Lasse Stolley is an 18-year-old young man from Germany who has a passion for travelling, but due to some unforeseen challenges, his planned apprenticeship fell through and approximately two years ago the teenager began living on German trains.
The journey took this seventeen-year old boy from a small community near the north pole of Germany to its southern borders and beyond.
Since August 2022, he had travelled on trains for more than 6,700 hours or roughly 650,000 kilometers (400,000 miles), which is equal to making over fifteen trips around the world.
“It’s just so great that I can decide every day where I want to go. That´s freedom.” Stolley said in response to AFP’s interview at Café at Frankfurt train station.
“I’m glad that it’s not always about looking out of the window while traveling and watching the landscape running quickly past me…as well as that each site in Germany can be discovered by me.”
With only one backpack he travels most of the time subsisting on pizza or soup which – being a rail pass holder – he eats for free in railway company Deutsche Bahn’s station lounges.
He looks like he couldn’t have bee expected to pick up such a strange hobby-traveling across a country instead of enjoying comfort and warmth of his family home.
Trains never interested him much during his childhood; he did not have any model railways or ride on high-speed ICEs twice before deciding to live permanently on their network soon after turning sixteen.
However, after completing secondary school studies and failing to secure an apprenticeship position in computer programming as originally planned, it was during his search on what next when he bumped into a film featuring someone who lived within trains.
He gave himself permission that “I could do it.”
At first it sounded like just an idea- such an unrealistic one- but then I kept getting into…and then I thought “OK, I am going to really do this.”
Although they initially discouraged him, his parents eventually gave their consent.
He purchased a train ticket allowing him to commute with the network without limit and left Fockbek in Schleswig-Holstein, where he lives for Hamburg and then took a night train into Munich.
At first, it was tough.
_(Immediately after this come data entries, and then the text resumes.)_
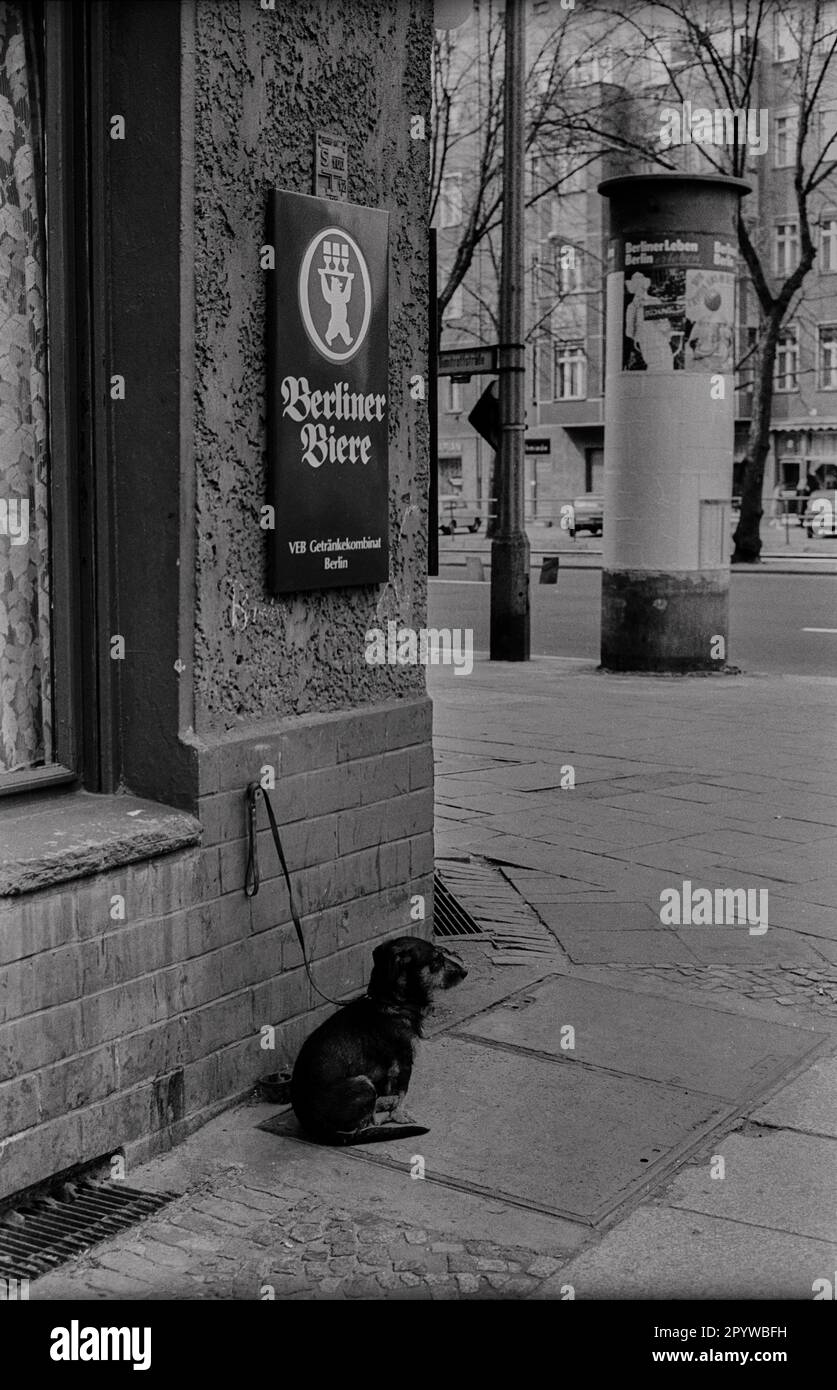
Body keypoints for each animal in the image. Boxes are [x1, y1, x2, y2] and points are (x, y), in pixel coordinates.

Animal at [290, 939, 467, 1145]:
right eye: (436, 959)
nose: (465, 972)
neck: (392, 1003)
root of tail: (314, 1127)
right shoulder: (404, 1062)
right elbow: (403, 1093)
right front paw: (399, 1115)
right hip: (363, 1084)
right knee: (365, 1124)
Stolley was unable to sleep at night- because of no beds on trains – and kept going back home regularly so as to see his relatives.
However, he quickly adjusted to living on the trains.
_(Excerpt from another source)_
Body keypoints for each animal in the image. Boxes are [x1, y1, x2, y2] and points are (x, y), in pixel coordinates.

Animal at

And within a year; he upgraded his pass to 1st class, which comes at 5888 euros ($6,400) a year allowing him access to more spacious cabins as well as Deutsche Bahn’s lounges.
Railway affair
Nowadays there is no need for an airbed anymore and instead of having trouble sleeping Stolley has learned how to sleep comfortably sitting in the train seat compared with normal beds.
“I miss being rock about by the train sometimes during my nights in bed,” he said.
In addition Stolley requires just six hours sleep per night unlike most people who usually needs more than nine hours rest every night.
Furthermore when travelling around this country he likes visiting big cities like Berlin and Frankfurt which are financial centers of Germany.
He also often heads to smaller towns and travels through the Alps, and has been to Basel in Switzerland and Salzburg in Austria, just over the German border – the most southern points his railcard can go.
But living on the German train network, which critics say is in a sorry state after years of underinvestment, is not without challenges.
“Delays and other issues are certainly daily affairs,” Stolley said.
The train staff have staged regular strikes pushing for better pay and conditions thereby paralyzing the network hence forcing him into sleeping at airports.
When asked what they thought about someone choosing to live on their trains forever, Deutsche Bahn refused to comment.
Still however life on Germany’s creaking railways can sometimes be a headache but then again it has its bonuses; Stolley met his girlfriend at the Cologne rail station lounge while travelling around Europe.
“I don’t know how long I will keep up this way of living as a postmodern digital hobo,” replied Stolley when asked how much longer he would continue with it—perhaps another year or five.
“At present moment, every single day I am having a great time”, he commented.